The deep learning technologies needed for this are already here — think neural networks or machine learning techniques. All of these fall under the umbrella of artificial intelligence, and will help the insurance industry move from a ‘detect and repair’ model to a ‘predict and prevent’ model.
It’s a similar story with other industries which are considering implementing AI. For example, cyber security.
>Read more on AI’s role in cyber insurance
‘The pace of change will also accelerate as brokers, consumers, financial intermediaries, insurers, and suppliers become more adept at using advanced technologies to enhance decision making and productivity, lower costs and optimise the customer experience,’ writes Ramnath Balasubramanian, partner at McKinsey, Ari Libarikian, senior partner at McKinsey, and Doug McElhaney, associate partner at McKinsey.

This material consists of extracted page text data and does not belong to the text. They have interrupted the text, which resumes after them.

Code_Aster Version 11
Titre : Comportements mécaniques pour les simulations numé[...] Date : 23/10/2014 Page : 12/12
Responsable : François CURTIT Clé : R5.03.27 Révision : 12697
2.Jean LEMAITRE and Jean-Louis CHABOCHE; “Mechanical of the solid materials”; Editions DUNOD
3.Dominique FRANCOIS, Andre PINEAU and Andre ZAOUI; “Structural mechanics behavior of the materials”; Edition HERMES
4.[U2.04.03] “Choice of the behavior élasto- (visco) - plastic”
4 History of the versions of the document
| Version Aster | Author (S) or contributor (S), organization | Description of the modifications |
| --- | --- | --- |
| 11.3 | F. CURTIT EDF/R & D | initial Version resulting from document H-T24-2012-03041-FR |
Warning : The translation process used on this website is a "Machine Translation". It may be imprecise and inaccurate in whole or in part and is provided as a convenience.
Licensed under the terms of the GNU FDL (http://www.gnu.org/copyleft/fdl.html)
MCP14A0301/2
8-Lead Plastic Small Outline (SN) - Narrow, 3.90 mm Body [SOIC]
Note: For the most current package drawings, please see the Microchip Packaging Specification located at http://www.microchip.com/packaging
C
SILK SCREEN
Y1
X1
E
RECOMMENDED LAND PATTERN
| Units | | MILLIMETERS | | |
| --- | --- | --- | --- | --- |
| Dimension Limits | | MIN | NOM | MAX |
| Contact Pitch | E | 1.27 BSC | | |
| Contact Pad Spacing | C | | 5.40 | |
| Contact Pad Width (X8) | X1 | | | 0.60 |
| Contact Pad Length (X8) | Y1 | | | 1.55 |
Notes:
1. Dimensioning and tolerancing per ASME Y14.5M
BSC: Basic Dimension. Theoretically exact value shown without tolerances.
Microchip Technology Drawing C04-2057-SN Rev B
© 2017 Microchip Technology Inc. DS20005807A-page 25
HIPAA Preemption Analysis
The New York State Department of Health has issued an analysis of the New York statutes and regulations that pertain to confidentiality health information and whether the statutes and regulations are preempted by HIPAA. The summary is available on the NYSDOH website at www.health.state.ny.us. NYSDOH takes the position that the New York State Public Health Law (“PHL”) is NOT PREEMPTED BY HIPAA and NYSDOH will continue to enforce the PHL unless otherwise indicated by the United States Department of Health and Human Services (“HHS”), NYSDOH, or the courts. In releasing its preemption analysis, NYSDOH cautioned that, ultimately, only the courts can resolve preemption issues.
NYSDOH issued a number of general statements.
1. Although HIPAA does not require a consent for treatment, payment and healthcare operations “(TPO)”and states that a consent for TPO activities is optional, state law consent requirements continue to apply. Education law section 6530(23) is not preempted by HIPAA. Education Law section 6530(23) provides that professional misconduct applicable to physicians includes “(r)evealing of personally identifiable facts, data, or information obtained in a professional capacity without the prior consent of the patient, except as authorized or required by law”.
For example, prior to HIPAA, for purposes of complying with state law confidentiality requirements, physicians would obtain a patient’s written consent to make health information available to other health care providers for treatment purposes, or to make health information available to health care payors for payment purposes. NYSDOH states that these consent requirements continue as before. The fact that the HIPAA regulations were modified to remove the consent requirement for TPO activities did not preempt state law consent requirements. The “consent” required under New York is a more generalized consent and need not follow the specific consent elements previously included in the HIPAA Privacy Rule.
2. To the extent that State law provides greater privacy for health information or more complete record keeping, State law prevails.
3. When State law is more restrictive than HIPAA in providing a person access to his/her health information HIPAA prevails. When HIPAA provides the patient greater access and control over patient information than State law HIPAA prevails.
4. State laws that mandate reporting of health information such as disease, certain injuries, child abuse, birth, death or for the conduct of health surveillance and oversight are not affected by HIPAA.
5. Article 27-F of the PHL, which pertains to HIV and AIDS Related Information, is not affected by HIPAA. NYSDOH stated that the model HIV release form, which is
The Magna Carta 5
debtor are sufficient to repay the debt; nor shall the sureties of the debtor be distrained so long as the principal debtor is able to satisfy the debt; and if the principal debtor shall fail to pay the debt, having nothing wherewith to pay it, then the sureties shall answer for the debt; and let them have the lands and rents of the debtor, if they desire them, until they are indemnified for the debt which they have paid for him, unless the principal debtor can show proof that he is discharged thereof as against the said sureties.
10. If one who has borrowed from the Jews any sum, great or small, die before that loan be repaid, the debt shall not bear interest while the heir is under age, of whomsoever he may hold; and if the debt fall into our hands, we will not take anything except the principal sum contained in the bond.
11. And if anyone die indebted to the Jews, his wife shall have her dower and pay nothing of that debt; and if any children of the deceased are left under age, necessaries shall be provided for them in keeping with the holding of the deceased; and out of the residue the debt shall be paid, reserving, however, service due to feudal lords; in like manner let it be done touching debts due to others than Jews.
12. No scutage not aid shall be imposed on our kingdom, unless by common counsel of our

“Currently, the greatest benefit we see is an enhanced and prioritised customer experience, followed by streamlined back-office processing and improved fraud detection,” explains Harald Gölles, CTO at omni:us.
Related: Being a CTO for an artificial intelligence solutions provider – Harald Gölles, CTO of AI provider, omni:us, talks about his role in the organisation
“By automating tedious and labour-intensive business practices, insurers are subsequently able to increase revenue and free up time for customer-facing interactions.”
The technology has already begun entering insurance systems and processes, and started to deliver efficiency, while improving the customer experience. Automating claims processing through AI solutions is the crux of this unrelenting transformation.
Responding to the market
Why is there a need to integrate AI into the global insurance market?
Digital innovation is changing the way people engage with different businesses. Customer standards and expectations are also changing, as a result.
“While traditionally slow to innovate, insurance companies are constantly feeling the pressure to react to customers’ changing expectations and provide an optimised experience,” explains Gölles.
“AI is specifically beneficial for insurance companies as much of the delay in claims resolution comes from the vast amounts of data that must be processed.” Technology and expertise is changing that.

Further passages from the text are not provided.